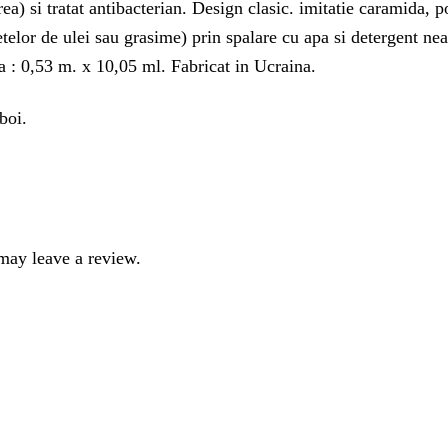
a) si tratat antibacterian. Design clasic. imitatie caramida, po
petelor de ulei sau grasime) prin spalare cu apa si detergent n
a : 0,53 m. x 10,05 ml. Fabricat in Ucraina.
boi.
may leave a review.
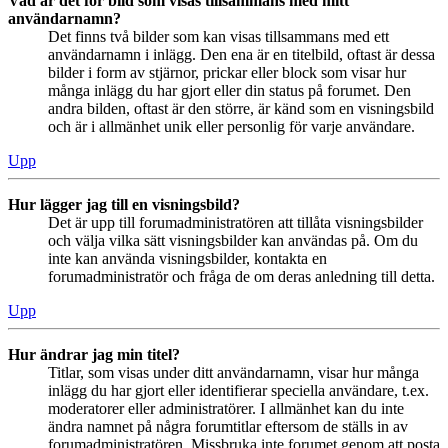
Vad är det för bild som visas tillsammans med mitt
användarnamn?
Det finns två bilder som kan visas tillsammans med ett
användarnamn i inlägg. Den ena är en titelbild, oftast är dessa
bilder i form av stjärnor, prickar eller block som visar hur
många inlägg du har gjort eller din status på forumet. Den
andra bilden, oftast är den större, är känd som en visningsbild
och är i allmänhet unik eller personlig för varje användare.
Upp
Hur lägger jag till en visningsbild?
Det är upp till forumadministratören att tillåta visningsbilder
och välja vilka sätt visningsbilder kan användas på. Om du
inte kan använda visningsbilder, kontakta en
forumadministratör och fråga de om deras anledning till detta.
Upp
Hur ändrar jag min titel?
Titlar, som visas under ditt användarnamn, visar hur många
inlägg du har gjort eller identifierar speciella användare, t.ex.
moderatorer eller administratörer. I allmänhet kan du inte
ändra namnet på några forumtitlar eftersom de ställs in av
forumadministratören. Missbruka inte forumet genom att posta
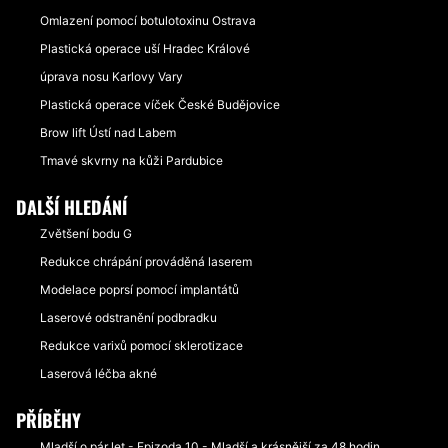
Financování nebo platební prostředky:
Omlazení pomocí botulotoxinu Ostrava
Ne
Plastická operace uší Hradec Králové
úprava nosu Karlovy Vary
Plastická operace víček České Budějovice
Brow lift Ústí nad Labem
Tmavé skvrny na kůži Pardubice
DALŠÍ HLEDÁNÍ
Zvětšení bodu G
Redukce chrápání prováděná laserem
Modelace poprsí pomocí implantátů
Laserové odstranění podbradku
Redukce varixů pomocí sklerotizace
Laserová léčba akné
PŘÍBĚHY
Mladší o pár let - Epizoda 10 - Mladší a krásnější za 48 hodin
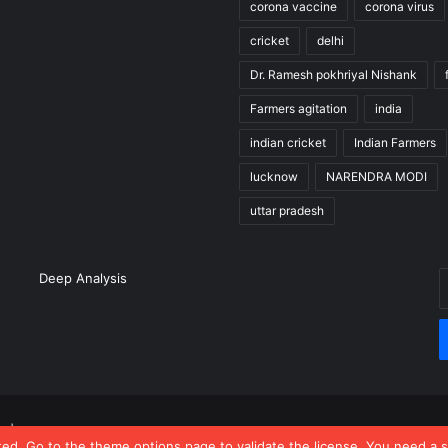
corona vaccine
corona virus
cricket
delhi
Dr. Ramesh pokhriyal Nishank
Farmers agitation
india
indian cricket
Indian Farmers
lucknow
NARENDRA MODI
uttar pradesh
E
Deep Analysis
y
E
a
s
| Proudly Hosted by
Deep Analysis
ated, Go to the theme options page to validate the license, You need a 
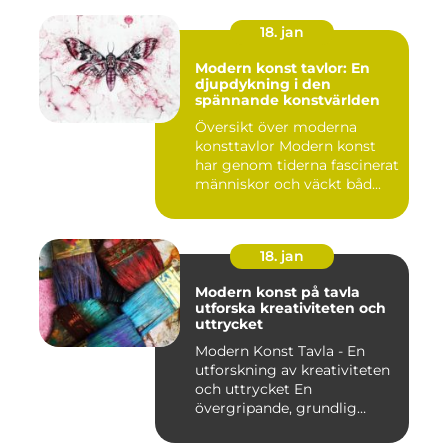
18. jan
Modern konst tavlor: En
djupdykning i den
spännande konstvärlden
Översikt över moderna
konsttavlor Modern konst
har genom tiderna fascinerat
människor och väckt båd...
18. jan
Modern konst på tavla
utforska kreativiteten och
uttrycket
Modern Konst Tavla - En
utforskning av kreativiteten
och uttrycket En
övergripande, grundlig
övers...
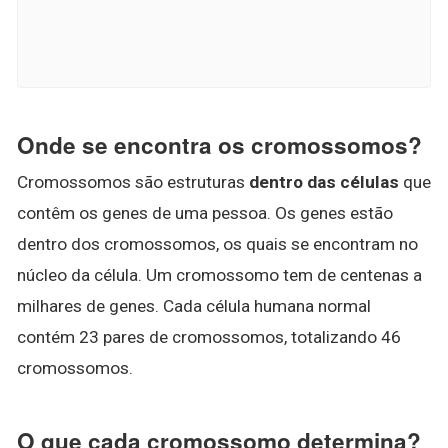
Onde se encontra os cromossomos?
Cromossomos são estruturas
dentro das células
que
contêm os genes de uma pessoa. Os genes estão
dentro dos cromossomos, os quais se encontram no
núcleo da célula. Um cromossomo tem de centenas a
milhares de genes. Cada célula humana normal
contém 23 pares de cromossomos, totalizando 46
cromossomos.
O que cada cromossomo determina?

|---|

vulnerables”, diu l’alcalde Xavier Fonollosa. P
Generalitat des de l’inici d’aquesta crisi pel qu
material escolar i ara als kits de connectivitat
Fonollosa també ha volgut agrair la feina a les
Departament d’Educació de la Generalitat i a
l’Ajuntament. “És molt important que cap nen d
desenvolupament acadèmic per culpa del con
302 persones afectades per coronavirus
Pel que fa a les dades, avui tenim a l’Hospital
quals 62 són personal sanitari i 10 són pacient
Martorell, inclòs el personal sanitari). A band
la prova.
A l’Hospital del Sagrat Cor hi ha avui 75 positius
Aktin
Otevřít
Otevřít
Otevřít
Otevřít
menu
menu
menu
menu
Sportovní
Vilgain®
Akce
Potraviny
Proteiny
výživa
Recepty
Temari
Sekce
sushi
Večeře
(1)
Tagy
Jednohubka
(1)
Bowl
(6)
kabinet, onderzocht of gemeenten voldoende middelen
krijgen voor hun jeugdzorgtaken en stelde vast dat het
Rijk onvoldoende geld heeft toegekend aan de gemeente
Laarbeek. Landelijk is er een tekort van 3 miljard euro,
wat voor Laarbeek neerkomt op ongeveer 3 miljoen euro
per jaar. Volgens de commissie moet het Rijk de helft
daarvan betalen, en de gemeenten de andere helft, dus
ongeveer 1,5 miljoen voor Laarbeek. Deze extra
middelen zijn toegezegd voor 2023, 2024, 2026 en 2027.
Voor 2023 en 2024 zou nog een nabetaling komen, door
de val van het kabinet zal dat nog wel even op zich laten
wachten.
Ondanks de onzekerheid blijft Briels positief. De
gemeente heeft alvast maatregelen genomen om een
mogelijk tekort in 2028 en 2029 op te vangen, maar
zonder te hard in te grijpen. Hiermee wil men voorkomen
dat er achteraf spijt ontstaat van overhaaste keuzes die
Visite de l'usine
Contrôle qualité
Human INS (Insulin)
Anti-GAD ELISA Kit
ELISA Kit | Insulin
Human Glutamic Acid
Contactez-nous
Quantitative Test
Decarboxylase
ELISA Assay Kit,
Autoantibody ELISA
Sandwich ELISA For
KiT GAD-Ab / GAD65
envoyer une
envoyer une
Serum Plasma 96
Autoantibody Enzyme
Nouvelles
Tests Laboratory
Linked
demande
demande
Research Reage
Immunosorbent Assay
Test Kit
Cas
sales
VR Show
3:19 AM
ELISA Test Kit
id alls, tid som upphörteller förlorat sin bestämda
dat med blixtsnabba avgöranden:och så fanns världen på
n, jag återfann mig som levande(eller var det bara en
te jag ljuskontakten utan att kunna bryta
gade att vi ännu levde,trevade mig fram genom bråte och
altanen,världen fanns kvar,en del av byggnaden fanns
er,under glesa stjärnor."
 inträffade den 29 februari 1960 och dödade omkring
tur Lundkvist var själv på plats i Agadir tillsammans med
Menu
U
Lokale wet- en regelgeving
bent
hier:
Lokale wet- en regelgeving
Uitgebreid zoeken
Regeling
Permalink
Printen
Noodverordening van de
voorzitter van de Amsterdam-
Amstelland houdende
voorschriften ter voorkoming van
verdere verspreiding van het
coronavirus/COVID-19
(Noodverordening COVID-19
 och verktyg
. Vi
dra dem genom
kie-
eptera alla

|---|

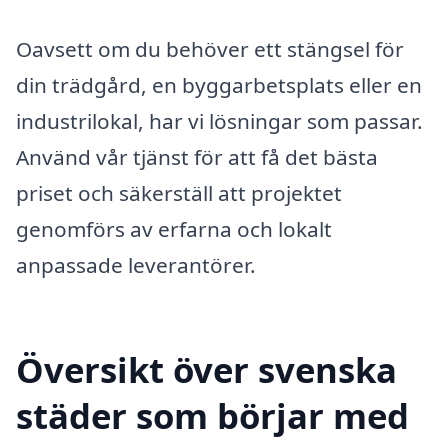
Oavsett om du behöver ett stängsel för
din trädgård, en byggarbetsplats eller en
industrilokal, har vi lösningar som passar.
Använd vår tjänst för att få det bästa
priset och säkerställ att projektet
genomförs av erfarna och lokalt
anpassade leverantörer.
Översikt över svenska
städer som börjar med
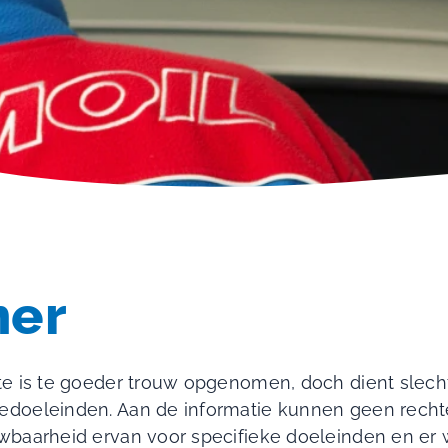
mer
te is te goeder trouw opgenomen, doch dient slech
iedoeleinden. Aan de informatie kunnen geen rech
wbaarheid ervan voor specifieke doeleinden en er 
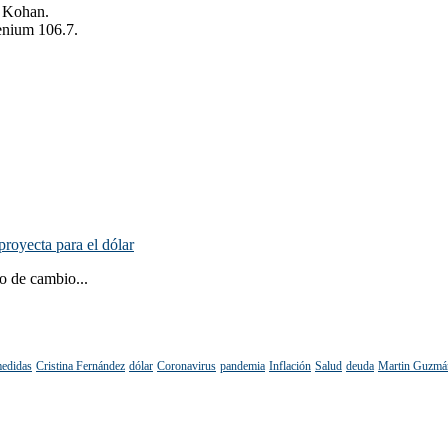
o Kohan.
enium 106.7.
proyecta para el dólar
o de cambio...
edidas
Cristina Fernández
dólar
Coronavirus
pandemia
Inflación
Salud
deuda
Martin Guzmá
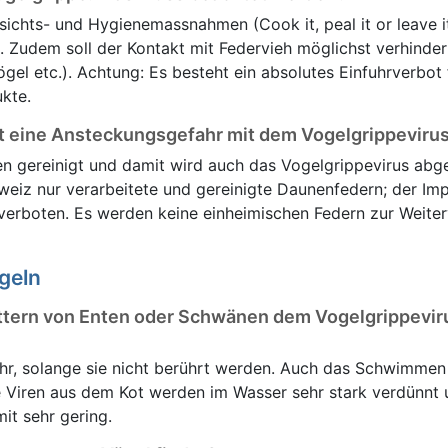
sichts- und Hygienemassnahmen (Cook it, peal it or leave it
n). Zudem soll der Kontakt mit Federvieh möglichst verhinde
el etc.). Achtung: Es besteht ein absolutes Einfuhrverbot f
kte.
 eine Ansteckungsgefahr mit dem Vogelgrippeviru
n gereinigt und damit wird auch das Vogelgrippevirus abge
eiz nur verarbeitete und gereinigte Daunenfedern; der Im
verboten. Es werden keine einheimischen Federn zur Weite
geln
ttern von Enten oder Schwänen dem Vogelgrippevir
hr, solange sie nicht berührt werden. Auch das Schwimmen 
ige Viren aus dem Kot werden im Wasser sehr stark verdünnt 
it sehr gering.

|---|

PROBLEM TO WORK ON
Report each line in the preceding entries that holds the string "visar".

ANSWER TO THIS EXERCISE
bilder i form av stjärnor, prickar eller block som visar hur
Titlar, som visas under ditt användarnamn, visar hur många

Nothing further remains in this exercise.